Top of GIVEN ENTRIES

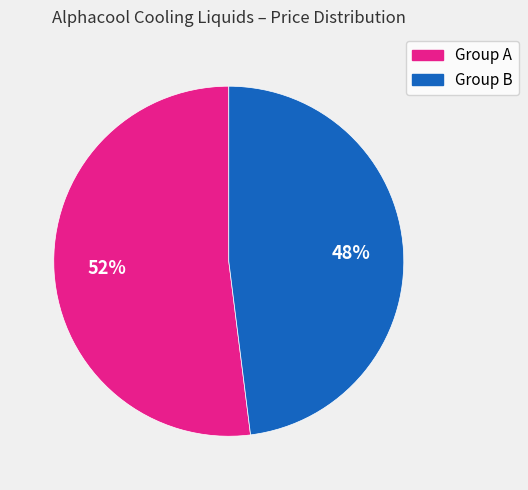

To the nearest percent, what is the difference between the largest and smallest slice percentages?

4%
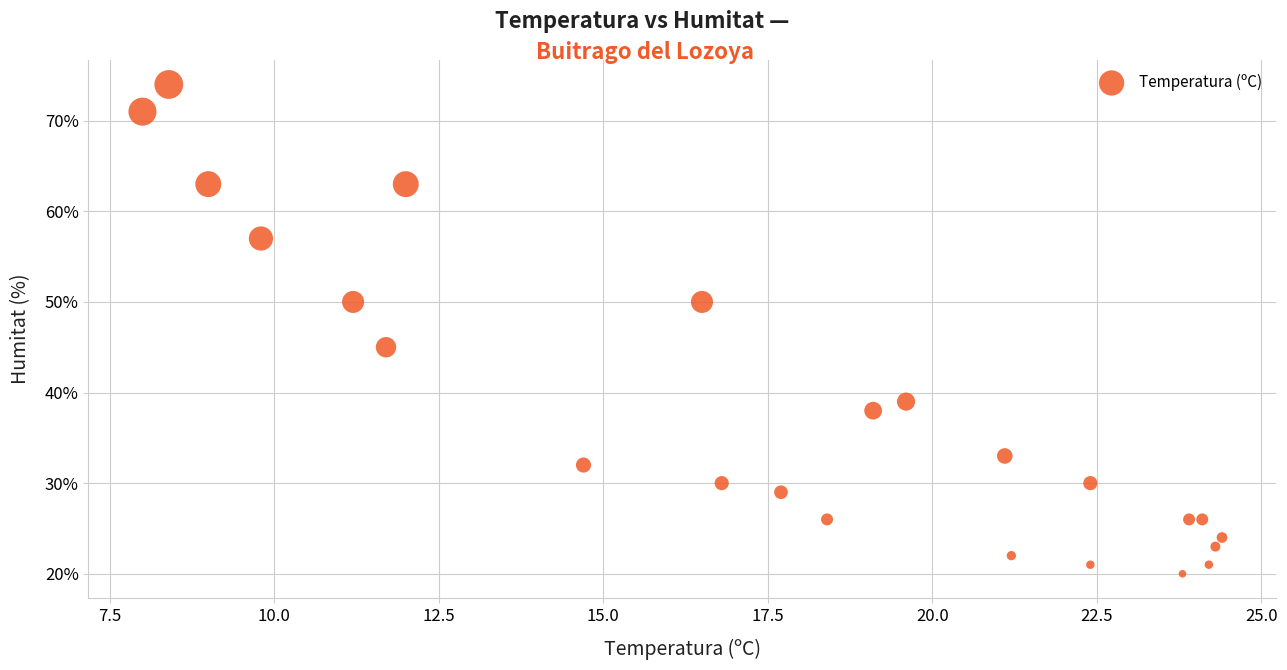

What is the range of Y values (max minus min)?

54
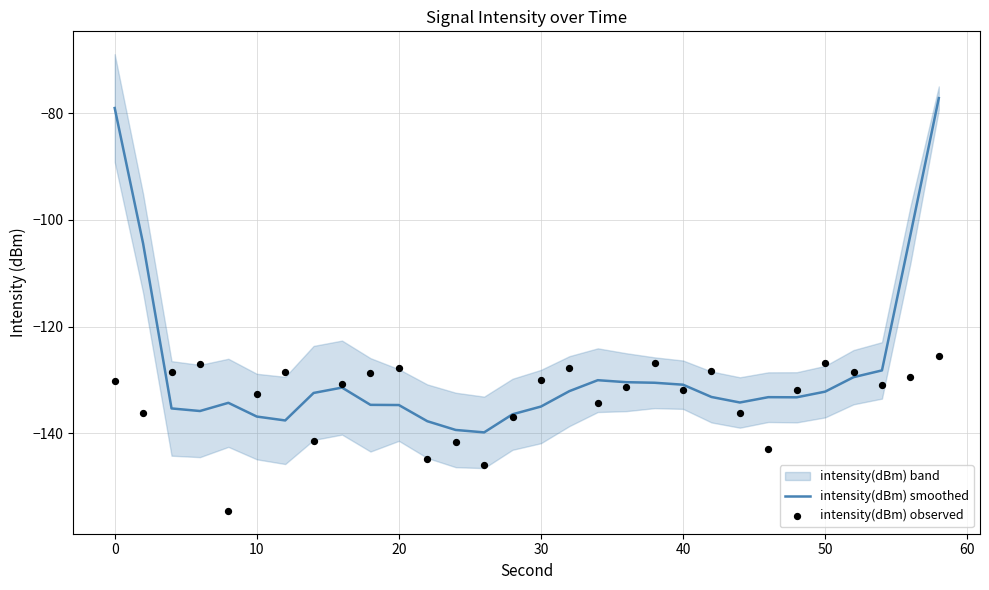

At how many categories does at least one series exceed -103?

3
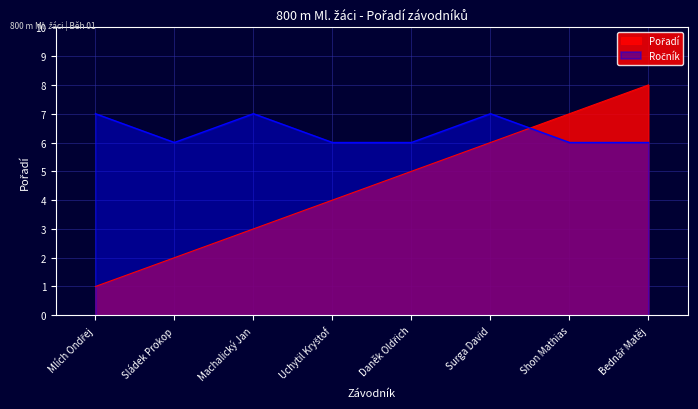

List the labels in order of value, smallest first.

Mlích Ondřej, Sládek Prokop, Machalický Jan, Uchytil Kryštof, Daněk Oldřich, Surga David, Shon Mathias, Bednář Matěj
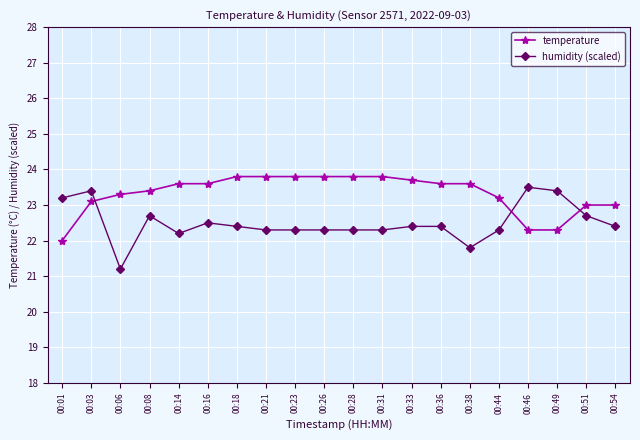

How many distinct data groups are displayed?

2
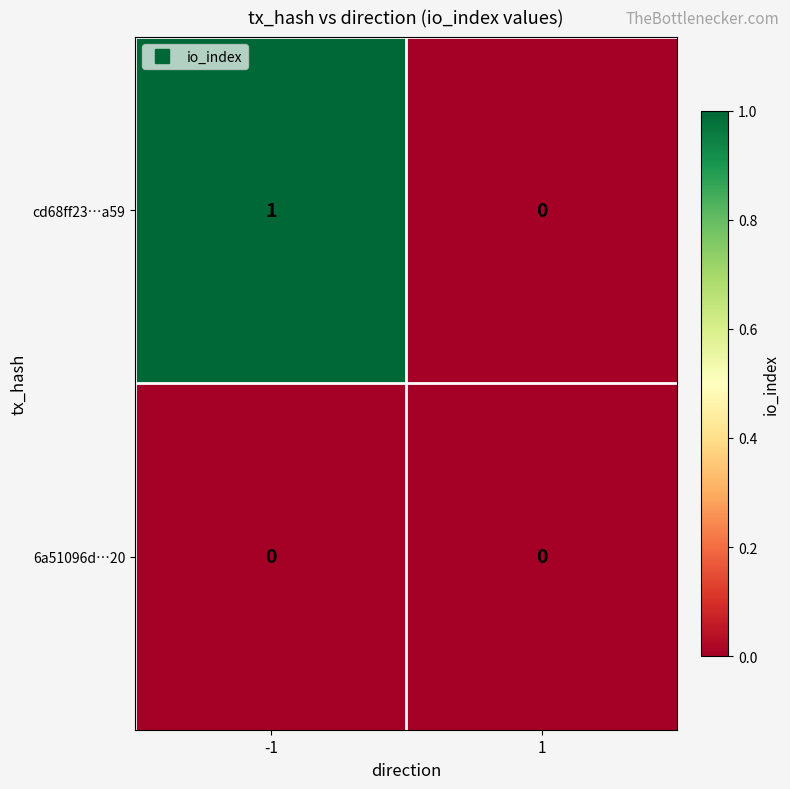

Count the number of data series in this chart.

2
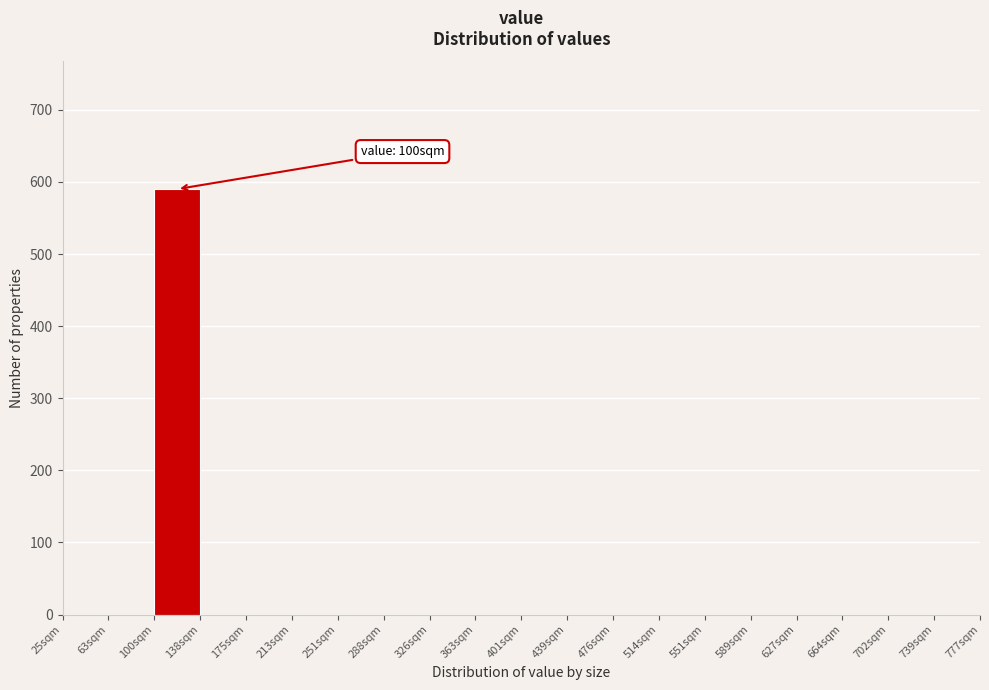

Which range on the x-axis has the tallest bar?

100.0 to 137.5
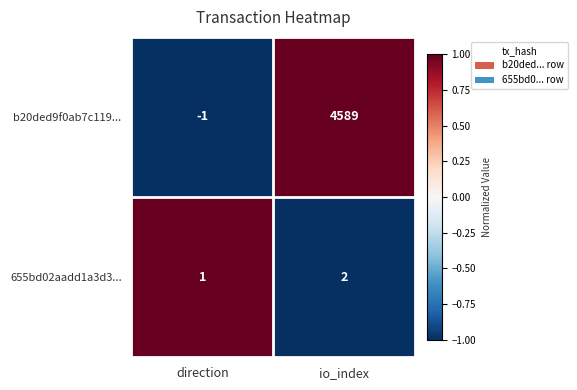

What is the sum of the 655bd02aadd1a3d3... values at direction and io_index?

3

Bottom of GIVEN ENTRIES

| THE TASK |
Reproduce all of the entries above verbatim, leaving out the pictures.

| THE ANSWER |
To the nearest percent, what is the difference between the largest and smallest slice percentages?

4%

What is the range of Y values (max minus min)?

54

At how many categories does at least one series exceed -103?

3

List the labels in order of value, smallest first.

Mlích Ondřej, Sládek Prokop, Machalický Jan, Uchytil Kryštof, Daněk Oldřich, Surga David, Shon Mathias, Bednář Matěj

How many distinct data groups are displayed?

2

Count the number of data series in this chart.

2

Which range on the x-axis has the tallest bar?

100.0 to 137.5

What is the sum of the 655bd02aadd1a3d3... values at direction and io_index?

3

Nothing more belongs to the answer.